4. Separate administrative and privileged credentials from standard credentials
Working as a cybersecurity consultant, one of the first recommendations I usually provide to customers is to separate their system administrative accounts from their standard user accounts and to ensure those administrative accounts are not useable across multiple systems. Separating these privileged accounts not only enforces proper access control but also ensures that a compromise of a single account doesn’t lead to the compromise of the entire IT infrastructure. Additionally, using Multi-Factor Authentication (MFA), Privileged Identity Management (PIM), and Privileged Access Management (PAM) solutions are ways to effectively combat privileged account abuse and a strategic way of reducing the credential attack surface.
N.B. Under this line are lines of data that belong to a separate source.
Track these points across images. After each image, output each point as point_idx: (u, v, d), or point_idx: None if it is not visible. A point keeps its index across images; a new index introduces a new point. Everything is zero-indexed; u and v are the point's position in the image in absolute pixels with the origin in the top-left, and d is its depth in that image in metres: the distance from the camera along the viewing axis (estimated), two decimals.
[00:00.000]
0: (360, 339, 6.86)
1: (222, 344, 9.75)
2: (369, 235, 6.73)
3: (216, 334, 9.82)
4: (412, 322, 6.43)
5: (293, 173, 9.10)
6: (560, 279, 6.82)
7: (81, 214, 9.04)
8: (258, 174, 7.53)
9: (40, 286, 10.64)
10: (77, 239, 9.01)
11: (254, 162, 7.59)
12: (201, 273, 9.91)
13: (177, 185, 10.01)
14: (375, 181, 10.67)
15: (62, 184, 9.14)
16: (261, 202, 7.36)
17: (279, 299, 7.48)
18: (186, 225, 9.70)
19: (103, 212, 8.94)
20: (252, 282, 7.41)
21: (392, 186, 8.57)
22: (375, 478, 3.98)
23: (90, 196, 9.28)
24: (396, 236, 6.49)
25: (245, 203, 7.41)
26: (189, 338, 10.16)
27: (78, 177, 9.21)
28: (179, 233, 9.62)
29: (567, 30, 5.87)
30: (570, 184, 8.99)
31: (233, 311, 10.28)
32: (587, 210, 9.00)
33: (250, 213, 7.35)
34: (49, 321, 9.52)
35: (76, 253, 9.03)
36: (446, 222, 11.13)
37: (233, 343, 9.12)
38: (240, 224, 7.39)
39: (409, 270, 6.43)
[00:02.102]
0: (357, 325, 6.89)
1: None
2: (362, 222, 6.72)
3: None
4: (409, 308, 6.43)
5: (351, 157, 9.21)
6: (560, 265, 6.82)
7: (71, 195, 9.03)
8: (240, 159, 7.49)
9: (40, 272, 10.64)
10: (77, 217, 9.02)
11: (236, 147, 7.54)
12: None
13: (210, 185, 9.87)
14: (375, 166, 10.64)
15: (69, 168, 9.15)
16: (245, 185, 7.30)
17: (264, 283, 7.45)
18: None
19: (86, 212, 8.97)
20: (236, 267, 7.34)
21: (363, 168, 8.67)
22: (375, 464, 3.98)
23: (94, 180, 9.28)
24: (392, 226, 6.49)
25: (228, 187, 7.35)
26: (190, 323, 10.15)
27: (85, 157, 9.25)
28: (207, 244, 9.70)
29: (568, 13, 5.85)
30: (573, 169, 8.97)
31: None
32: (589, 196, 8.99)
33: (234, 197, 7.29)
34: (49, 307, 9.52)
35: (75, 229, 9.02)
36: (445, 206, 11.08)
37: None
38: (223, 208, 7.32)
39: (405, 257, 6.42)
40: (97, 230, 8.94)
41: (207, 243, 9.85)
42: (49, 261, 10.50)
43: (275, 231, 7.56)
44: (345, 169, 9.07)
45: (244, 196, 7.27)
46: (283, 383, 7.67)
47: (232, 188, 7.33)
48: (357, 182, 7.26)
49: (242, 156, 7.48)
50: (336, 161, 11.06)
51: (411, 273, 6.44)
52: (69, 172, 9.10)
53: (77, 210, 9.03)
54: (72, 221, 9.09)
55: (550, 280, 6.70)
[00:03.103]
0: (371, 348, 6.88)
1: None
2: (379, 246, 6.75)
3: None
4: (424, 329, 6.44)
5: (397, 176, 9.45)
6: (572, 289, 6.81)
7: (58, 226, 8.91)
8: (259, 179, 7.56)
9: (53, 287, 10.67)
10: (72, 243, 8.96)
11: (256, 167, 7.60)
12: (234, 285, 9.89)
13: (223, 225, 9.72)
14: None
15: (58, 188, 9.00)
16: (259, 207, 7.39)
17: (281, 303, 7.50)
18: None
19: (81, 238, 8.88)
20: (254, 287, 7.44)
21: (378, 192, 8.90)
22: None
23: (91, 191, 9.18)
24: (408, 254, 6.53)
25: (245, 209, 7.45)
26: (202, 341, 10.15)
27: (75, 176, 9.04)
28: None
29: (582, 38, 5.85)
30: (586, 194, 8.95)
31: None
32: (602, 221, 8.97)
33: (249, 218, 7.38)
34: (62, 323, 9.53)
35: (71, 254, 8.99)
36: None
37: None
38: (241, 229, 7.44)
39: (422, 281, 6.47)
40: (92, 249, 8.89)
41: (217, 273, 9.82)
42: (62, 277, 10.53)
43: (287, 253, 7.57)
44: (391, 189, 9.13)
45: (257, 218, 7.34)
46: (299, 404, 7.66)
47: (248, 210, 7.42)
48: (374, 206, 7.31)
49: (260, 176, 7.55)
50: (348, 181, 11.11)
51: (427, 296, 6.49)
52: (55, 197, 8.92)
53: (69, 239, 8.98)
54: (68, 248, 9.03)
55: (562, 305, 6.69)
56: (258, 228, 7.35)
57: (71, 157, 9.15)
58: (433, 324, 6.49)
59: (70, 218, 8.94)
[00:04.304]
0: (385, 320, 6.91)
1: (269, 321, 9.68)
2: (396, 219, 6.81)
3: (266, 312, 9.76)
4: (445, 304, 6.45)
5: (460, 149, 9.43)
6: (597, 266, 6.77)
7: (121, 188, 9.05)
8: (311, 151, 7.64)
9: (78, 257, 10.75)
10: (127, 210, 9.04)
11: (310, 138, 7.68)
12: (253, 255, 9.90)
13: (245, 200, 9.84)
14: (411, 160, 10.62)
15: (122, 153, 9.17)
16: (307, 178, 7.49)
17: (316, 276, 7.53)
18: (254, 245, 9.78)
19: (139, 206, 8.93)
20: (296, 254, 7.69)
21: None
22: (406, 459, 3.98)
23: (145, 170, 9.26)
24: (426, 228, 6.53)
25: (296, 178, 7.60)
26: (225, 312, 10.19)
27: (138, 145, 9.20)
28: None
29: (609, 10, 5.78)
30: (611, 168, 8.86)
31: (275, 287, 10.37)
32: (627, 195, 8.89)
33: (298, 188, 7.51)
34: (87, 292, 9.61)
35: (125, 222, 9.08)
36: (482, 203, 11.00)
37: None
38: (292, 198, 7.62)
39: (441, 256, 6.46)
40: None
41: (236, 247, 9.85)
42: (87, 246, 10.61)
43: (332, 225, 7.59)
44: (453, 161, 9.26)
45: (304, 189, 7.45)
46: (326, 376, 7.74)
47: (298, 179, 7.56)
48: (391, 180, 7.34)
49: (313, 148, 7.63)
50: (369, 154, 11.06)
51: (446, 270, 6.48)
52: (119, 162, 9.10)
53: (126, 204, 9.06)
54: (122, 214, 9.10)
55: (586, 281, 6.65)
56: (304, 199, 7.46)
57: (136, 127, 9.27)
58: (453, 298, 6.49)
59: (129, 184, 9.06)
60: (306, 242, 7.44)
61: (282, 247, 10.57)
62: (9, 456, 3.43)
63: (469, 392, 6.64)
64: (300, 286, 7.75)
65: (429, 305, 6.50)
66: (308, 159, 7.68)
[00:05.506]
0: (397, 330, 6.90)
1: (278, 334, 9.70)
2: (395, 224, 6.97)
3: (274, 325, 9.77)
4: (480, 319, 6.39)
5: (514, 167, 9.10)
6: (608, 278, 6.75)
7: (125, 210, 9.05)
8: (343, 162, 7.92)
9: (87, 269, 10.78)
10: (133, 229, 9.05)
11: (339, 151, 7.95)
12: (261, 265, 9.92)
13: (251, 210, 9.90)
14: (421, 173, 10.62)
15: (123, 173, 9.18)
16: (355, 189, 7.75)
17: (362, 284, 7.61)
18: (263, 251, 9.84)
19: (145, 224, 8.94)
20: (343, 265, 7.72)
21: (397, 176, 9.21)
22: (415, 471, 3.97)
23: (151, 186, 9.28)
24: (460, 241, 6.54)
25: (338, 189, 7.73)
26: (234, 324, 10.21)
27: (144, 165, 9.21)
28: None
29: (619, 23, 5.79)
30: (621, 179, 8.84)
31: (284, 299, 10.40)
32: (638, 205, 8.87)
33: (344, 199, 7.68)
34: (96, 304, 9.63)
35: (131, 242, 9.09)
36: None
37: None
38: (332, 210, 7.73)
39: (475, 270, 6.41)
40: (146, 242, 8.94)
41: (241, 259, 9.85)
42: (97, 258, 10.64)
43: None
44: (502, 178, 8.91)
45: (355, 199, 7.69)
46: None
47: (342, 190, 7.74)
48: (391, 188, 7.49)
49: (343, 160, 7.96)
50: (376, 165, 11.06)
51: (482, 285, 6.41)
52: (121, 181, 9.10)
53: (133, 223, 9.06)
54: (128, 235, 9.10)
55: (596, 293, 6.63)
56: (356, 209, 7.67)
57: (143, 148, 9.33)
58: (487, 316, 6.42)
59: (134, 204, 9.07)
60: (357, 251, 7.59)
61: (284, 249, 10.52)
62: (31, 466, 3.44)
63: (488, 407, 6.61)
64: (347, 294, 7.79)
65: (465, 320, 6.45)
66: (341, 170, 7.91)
5. Implement an effective application whitelisting program
It’s very important as part of a ransomware prevention strategy to restrict the applications that can run within an IT infrastructure. Application whitelisting ensures only applications that have been tested and approved by an organization can run on the systems within the infrastructure. While this can be tedious and presents several IT administrative challenges, this strategy has been proven effective.
6. Regularly back up critical systems and files
The ability to recover to a known good state is the most critical strategy of any information security incident plan, especially ransomware. Therefore, to ensure the success of this process, an organization must validate that all its critical systems, applications, and files are regularly backed up and that those backups are regularly tested to ensure they are recoverable. Ransomware is known to encrypt or destroy any file it comes across, and it can often make them unrecoverable; consequently, it’s of utmost importance that all impacted files can be easily recovered from a good backup stored at a secondary location not impacted by the ransomware attack.